MAKING SENSE OF FALLUJA. News Dissector Danny Schechter's indispensable weblog is the place to go this morning for a media roundup of the horror in Falluja yesterday. He writes:
Here, the US government is caught in a trap of its own making: it is in too deep to leave and has no real exit strategy because officials know how unprepared the Iraqis in the US-appointed Governing Council are to run things.
Meanwhile, the English-language website of the Arab news organization Al-Jazeera is curiously subdued on the attacks. The incident barely rates a tease on the home page, and the Falluja killings and mutilations are relegated to the second item in a roundup.
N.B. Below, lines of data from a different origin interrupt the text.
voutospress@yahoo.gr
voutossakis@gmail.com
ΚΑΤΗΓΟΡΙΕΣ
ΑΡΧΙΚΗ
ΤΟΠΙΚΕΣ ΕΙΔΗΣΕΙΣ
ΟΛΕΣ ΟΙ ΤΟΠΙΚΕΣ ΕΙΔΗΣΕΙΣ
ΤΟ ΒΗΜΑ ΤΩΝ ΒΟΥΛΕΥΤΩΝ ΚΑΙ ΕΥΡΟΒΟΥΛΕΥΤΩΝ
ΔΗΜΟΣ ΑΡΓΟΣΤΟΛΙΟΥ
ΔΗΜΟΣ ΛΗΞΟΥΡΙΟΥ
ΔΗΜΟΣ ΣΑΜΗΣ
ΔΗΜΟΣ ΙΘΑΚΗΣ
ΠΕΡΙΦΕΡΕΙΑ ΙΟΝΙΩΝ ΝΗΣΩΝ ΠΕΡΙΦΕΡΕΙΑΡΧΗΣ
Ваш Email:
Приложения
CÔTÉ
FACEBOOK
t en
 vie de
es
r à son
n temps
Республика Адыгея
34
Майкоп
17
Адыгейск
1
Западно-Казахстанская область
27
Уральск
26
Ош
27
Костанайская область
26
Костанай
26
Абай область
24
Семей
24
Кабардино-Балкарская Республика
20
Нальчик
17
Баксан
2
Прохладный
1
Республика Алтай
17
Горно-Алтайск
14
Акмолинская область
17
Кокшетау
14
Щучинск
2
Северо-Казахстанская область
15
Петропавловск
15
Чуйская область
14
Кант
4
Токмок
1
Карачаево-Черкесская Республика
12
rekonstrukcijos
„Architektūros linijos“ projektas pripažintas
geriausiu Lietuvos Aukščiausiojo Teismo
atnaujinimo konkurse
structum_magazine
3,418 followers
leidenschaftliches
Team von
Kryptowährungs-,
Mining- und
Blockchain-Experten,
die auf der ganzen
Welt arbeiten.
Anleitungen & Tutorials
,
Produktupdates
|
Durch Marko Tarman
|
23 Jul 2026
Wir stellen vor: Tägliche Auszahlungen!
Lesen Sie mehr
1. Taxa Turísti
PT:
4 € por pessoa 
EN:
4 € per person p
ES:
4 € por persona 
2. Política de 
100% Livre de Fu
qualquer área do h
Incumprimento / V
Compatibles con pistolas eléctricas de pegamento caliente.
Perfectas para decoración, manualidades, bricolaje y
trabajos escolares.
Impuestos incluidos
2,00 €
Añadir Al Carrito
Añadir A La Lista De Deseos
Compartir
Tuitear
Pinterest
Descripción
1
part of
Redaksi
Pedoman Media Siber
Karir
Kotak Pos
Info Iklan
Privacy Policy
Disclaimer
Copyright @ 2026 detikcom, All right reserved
Interesting news judgment, given how obsessively Al-Jazeera lingered over images of death and dismemberment during the war last year.
Boston Globe columnist Jeff Jacoby picked a bad day to say how great things are going in Iraq.
NEW IN THIS WEEK'S PHOENIX. Boston's dueling dailies, the Globe and the Herald, have entered a new phase of their long rivalry - one that threatens to consign the Herald to irrelevance.
Also, why can't you buy the anti-war documentary Uncovered at Wal-Mart?